Depletion of definitive haemopoiesis in mne (supports Fig. 1b)

Whole-mount in situ hybridization showing: a. Erythromyeloid specification marked by gata1, lmo2 and pu.1 expression proceeds in mne;

b. HSC specification marked by runx1 and myb proceeds in mne.

c,d. At 72 and 96 hpf, HSCs are depleted in mne while O-dianisidine staining shows haemoglobinised erythrocyte abundance is unaffected;

e. Decreased numbers of cells expressing mpl and itga2b shows that thrombocytes are depleted in mne. Where head and tail images of the same embryo were spliced to maintain in-focus focal plane, a dashed line indicates the junction; panels a-e scale bar = 200 μm.

Genetic proofs validate identification of Zbtb11 from positional cloning (supports Fig. 1d)

a. Phenocopy of mne hydrocephalus phenotype (open arrow) and microphthalmia (solid arrow) phenotypes and neutrophil-depletion phenotypes (fluorescence images) by antisense morpholino oligonucleotide knockdown of Zbtb11 in WT embryos;

b. Enumeration of neutrophils in morphant embryos represented in a; n numbers are shown within columns;

c. Rescue of mne hydrocephalus (open arrow) and microphthalmia (solid arrow) phenotypes and neutrophil-depletion phenotype (grey arrows in fluorographs) by overexpression of WT but not C116S Zbtb11 mRNA in mne embryos;

d. Enumeration of neutrophils in morphant embryos represented in c; n numbers are shown within columns;

e. Additional zbtb11 allele generated by CRISPR/Cas9 locus genome editing. Shown is sequence for WT zbtb11 and a zbtb11^Cr CRISPR allele with predicted premature stop codon at amino acid 56;

f. Non-complementation of mne allele by zbtb11^Cr allele in mne;zbtb11^Cr transheterozygotes (black arrow, microphthalmia; grey arrows, neutrophils); Panels a, c, f scale bar = 200 μm.

Zbtb11 is dispensable for primitive macrophage development but is required for maintenance of macrophage populations in definitive haemopoiesis (supports Fig. 3h)

a. Macrophages are ablated after 11 h treatment with metronidazole (t=0 hpt);

b. Macrophage repopulation occurs in both control and zbtb11 morphants;

c. Neutrophils in the same animals and conditions as for a are unaffected by macrophage ablation (n=3 experiments; mean ±SEM);

d. Macrophages are depleted in mne at 72-96 hpf (n=3 experiments; each point represents an embryo; pooled data with embryos from individual experiments shown in different colours; 72 hpf, n=32,29; 96 hpf, n=41,38; mean ±SEM; Mann-Whitney test); panels a, b scale bar = 100 μm.

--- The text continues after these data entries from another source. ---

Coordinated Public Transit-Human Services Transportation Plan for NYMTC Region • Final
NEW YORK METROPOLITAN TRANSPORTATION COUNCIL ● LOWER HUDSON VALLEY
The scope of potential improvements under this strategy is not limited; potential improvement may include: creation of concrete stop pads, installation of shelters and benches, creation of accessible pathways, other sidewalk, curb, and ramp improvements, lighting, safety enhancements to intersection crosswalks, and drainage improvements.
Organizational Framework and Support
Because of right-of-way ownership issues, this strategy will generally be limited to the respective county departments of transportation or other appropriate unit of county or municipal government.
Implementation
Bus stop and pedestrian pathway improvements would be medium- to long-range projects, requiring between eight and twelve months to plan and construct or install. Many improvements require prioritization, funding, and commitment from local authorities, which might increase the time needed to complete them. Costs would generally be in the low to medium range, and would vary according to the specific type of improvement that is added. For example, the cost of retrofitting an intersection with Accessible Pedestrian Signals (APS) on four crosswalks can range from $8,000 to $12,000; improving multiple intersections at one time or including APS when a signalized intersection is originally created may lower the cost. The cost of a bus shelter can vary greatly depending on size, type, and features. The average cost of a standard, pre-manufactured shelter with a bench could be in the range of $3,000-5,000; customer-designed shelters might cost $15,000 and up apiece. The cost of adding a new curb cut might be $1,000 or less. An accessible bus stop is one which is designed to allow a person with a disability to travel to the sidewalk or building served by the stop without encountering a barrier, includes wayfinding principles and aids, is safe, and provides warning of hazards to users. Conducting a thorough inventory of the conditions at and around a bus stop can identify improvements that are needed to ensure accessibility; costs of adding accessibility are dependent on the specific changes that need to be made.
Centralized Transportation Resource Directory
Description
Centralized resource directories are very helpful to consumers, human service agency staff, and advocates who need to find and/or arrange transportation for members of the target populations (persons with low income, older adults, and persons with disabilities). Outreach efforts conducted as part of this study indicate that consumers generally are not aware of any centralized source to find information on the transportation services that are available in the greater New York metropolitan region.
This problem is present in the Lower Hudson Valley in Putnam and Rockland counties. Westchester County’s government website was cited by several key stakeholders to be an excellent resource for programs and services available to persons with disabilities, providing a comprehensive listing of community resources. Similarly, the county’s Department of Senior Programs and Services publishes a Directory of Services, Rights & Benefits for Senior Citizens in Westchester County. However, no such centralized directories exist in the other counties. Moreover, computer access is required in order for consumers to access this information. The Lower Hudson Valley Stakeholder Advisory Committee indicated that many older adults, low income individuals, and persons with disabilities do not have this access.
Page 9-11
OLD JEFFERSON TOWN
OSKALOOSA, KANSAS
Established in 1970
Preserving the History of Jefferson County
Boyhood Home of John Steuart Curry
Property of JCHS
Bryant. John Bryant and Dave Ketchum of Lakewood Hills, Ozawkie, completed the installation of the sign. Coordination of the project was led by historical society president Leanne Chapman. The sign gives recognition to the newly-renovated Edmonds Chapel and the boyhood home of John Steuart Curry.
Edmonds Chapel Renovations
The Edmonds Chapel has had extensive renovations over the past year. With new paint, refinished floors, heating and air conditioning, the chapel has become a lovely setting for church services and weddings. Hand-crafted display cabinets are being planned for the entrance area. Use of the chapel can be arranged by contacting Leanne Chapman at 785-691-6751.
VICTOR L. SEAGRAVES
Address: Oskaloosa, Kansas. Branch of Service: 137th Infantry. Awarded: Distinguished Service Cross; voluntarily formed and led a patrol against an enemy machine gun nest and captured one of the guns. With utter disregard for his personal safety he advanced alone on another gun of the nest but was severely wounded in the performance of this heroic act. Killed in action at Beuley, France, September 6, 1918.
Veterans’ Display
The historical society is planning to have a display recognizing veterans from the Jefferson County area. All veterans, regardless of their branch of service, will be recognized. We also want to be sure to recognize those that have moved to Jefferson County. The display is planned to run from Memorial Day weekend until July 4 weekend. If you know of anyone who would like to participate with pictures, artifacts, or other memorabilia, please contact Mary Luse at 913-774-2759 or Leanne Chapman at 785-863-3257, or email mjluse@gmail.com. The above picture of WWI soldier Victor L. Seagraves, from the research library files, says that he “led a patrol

Zbtb11 deficiency results in increased apoptosis and cell cycle arrest (supports Fig. 4)

a. Overlay of lyz:dsRed and secA5:mVenus expression shows that apoptotic cells are not coincident with neutrophils in mne. Area in yellow box is expanded in lower panel;

b. Quantification of apoptotic cells in zbtb11lo. Pooled data with embryos from individual experiments shown in different colours (mne (n=1) or zbtb11 morphants (n=2) and WT (n=3) experiments); from left to right: n=25,28,30,20; mean ±SEM; Mann-Whitney test);

c. Representative images of EdU positive cells in the caudal haemopoietic tissue in WT and mne;

d. Quantification of EdU positive cells in mne and WT; n=3 experiments, pooled data with embryos from individual experiments shown in different colours; WT, n=63; mne, n=73; mean ±SEM; Mann-Whitney test); panels a, c scale bar = 200 μm.